I worked on this film in production from very early 2007 up until its release. It had a really difficult time behind the scenes with opposing views on what the film should be from all of the producers, directors, editors, and the stars. The turmoil it went through in the production family is very similar to what went on with the Wheeler family in some ways. All in all, the film was pretty good, but I at least think that there were things that ended up being left in previous drafts that should have only been bolstered further. I think it pretty much got what it deserved at the oscars (though it would have been great to see michael shannon take home the award- unlikely- but great) and had its appropriate run all in all.

Anonymous said...

It's okay to like American Beauty: the plastic bag bit is pretentious definitely,but Kevin Spacey also gives a good performance.

Andrew Bemis said...

Mattson: Very interesting, and though I really liked the final product, that sort of explains some of the problems many critics had with the film. Just out of curiosity, whose sensibility does the final movie most reflect?

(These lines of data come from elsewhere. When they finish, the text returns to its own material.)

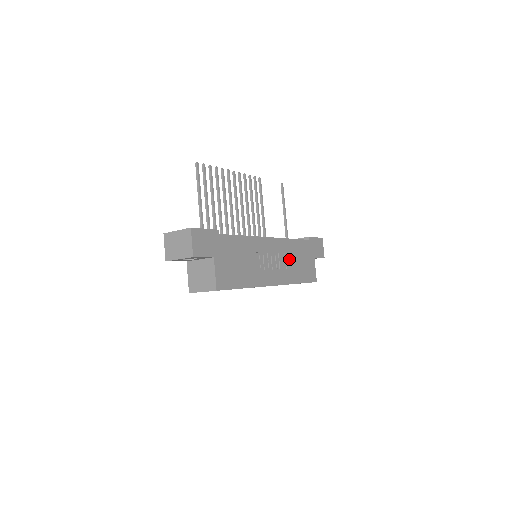
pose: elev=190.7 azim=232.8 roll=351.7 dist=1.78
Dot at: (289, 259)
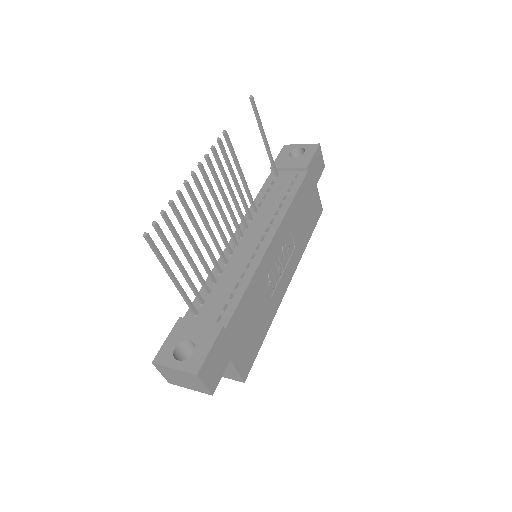
Dot at: (295, 230)
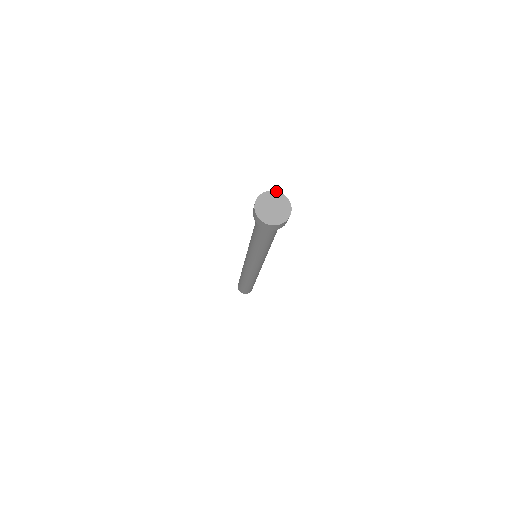
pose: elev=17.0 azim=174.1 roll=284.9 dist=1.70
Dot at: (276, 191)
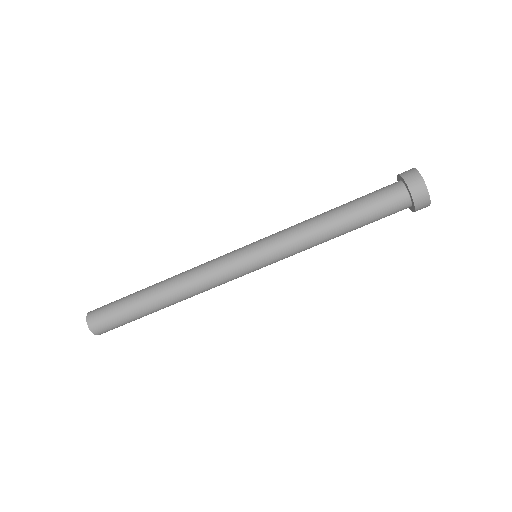
Dot at: occluded
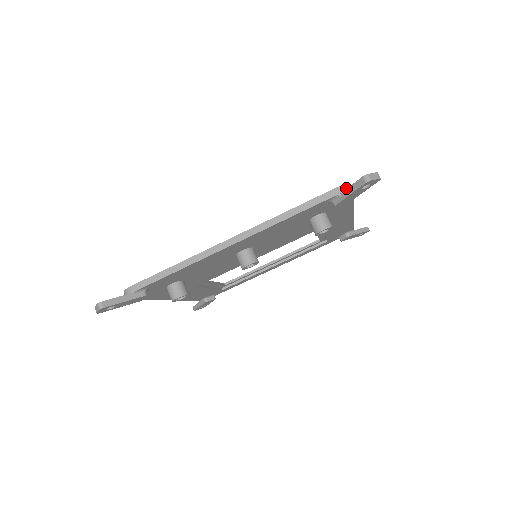
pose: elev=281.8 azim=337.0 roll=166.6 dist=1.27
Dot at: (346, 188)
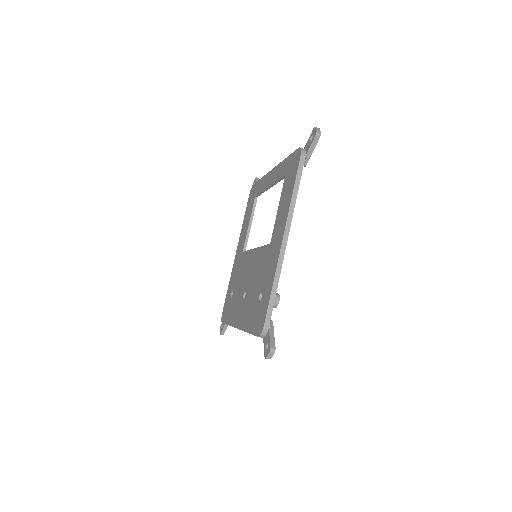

I actually worked on Mendes' next, unreleased film, and the that set was very relaxed and collaborative. When I read about the plot (which sounds like a lighter, funnier Revolutionary Road), I wondered if Mendes needed a breather. Sounds like that was the case.

That said, a lousy dress rehearsal often means good luck for the play. Once I was talking to a PA who'd just come off a show he described as a beautiful, collaborative experience that was sure to be a masterpiece. The film was Elizabethtown.

Jenny: When I was 16 the plastic bag scene really spoke to me because I believed (perhaps I needed to believe) the idea of a benevolent force underneath everything, even a banal suburban existence (a belief I still sort of carry, but it's changed a great deal). The thing is, at that age I just assumed the filmmaker was always approaching his subject matter with as much sincerity as I was. I still give filmmakers the benefit of the doubt, but I wish they'd meet me halfway more often.

MT said...

yeah, it's really funny stuff. that's the egger's comedy project right? sounds about fitting. i suppose it would be worse if they had a Rev-Road production feel for the comedy, and Leo and Kate were all laughs and giggles for 'Road'. Interesting, glad to see not all Mendes' films are run in such a way.